The goods received note is the point where the procurement record meets physical reality. Everything before it is based on what was ordered and what was committed. From the GRN onwards, the record reflects what actually happened — what was delivered, in what condition, and in what quantity.
In FM procurement, this distinction matters particularly because the materials being received are often going directly into active maintenance work. A short delivery of HVAC spares against an open work order means the technician cannot complete the job. A delivery accepted without quality inspection means a defective component may be installed in critical plant equipment. A partial delivery recorded as a full delivery means the supplier invoice will appear to match when it should not.
Coreziyo’s GRN module treats goods receipt as a data capture event with real downstream consequences — not a signature formality. The record created at the point of delivery is the reference that the accounts payable matching step, the stock management system, and the work order completion all depend on. Getting it right at the gate is the investment that prevents disputes, rework, and reconciliation effort throughout the rest of the cycle.
What you actually get
LPO-referenced receipt
Goods received are recorded against the open LPO line by line. Quantities received are confirmed or adjusted — short deliveries create an outstanding balance on the LPO that procurement can track and follow up.

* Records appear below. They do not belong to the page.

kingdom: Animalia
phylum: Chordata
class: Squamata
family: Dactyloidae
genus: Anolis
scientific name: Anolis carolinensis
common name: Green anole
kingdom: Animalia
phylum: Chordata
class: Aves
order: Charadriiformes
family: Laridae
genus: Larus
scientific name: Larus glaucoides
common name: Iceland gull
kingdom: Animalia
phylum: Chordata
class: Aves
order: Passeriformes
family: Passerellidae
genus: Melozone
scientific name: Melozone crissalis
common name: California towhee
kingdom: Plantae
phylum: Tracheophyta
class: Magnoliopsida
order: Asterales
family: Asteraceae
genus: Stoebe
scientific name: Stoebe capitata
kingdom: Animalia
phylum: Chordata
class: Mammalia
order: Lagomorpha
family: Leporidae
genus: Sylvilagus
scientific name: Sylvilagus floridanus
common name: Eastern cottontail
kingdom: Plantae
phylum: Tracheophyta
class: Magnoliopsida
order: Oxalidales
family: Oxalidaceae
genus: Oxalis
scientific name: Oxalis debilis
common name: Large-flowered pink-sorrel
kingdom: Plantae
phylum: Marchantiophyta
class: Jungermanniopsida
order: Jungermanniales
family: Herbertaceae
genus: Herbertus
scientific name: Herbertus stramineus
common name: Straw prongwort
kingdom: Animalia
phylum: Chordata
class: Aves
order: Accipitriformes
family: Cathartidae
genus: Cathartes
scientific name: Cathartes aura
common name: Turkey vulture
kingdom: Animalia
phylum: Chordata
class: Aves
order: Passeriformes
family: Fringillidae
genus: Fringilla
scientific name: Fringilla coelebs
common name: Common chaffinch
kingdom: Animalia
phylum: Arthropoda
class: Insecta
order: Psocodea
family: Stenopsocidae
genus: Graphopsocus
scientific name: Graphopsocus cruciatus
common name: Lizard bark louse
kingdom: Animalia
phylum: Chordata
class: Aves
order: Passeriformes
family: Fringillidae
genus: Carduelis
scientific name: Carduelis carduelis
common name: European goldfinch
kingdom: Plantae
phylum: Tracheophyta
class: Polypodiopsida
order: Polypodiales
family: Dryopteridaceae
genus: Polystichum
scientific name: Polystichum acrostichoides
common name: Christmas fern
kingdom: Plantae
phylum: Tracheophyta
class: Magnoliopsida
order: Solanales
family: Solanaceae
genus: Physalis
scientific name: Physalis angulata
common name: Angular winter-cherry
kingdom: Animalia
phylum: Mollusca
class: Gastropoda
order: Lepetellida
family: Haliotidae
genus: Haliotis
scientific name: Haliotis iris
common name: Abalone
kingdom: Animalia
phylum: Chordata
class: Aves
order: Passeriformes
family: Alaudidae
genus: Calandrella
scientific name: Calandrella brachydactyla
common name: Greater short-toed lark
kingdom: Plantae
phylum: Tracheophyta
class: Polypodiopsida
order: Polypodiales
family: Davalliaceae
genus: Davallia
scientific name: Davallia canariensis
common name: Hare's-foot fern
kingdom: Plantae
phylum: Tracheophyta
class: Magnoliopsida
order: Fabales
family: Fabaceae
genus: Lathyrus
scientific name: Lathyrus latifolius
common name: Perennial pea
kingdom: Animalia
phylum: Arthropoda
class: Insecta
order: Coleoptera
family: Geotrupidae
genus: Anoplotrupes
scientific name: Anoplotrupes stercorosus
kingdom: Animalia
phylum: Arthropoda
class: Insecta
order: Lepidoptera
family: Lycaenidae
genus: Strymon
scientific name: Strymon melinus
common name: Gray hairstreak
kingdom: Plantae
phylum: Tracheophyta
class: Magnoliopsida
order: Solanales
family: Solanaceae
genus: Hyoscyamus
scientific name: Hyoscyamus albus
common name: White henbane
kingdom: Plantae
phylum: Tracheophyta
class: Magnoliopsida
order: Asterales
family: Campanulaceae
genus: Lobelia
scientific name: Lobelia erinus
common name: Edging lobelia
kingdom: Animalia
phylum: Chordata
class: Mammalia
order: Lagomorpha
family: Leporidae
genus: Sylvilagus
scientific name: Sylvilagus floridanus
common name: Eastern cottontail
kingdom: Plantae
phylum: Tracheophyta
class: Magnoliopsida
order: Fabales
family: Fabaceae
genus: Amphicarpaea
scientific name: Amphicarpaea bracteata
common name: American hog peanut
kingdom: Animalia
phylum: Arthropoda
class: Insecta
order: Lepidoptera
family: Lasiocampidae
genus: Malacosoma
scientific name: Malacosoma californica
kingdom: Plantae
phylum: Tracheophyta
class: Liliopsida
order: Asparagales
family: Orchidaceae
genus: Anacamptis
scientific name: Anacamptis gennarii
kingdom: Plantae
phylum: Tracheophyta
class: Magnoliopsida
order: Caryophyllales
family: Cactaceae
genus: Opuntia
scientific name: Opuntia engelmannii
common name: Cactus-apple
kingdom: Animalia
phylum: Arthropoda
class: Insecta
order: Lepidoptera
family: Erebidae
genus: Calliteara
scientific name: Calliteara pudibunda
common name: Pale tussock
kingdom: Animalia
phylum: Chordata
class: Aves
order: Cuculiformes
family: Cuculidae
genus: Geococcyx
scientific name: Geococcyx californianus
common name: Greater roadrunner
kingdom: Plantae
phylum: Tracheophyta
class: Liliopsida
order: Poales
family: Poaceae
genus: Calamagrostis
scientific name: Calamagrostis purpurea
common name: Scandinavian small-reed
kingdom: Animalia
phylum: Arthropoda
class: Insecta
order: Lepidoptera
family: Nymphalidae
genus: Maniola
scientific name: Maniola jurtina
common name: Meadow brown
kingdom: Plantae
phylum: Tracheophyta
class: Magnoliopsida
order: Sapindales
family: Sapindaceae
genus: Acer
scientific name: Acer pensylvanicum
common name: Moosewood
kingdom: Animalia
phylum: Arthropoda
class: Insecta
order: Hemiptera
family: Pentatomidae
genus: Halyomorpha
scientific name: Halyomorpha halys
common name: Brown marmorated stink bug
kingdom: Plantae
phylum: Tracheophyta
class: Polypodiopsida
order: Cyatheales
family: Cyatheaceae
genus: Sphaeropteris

Quality inspection at receipt
Each delivery line is assigned an inspection status: accepted, conditionally accepted, or rejected. Rejection records include reason code, notes, and photo evidence. Rejected goods do not enter stock and do not generate a payable.
Partial receipt tracking
Partial deliveries are handled natively. Each GRN records the portion of the LPO fulfilled. The open LPO balance is updated in real time. Procurement sees which orders are awaiting completion without maintaining a manual tracker.
Automatic stock update
Accepted goods are posted to warehouse stock on GRN confirmation. Stock levels are updated immediately. Items consumed against work orders draw from the confirmed received stock — not the ordered quantity.
Rejection and return flow
Rejected goods trigger a supplier return process. A return document is generated, the supplier is notified, and a credit note claim is registered. The payable for the rejected quantity is placed on hold pending resolution.
How it shows up in real operations
In a multi-site FM operation managing maintenance materials across dozens of locations, goods arrive at different warehouses and site stores throughout the working day. Without a structured goods receipt process, the only way to know whether a delivery has arrived is to call the site storekeeper. Whether it passed quality inspection is often a matter of opinion rather than record. Whether the delivery was complete is unknown until the supplier invoice arrives and the shortage becomes a disputed charge. With Coreziyo, the storekeeper at each location records receipt on the mobile app against the LPO reference. The procurement team sees in real time which orders have been fully received, partially received, or are still outstanding. Finance sees only accepted goods creating payables — not the rejected consignment that is on its way back to the supplier. The three-way matching step, when the invoice arrives, is a verification exercise on a record that already exists — not a reconstruction exercise from memory and paper documents.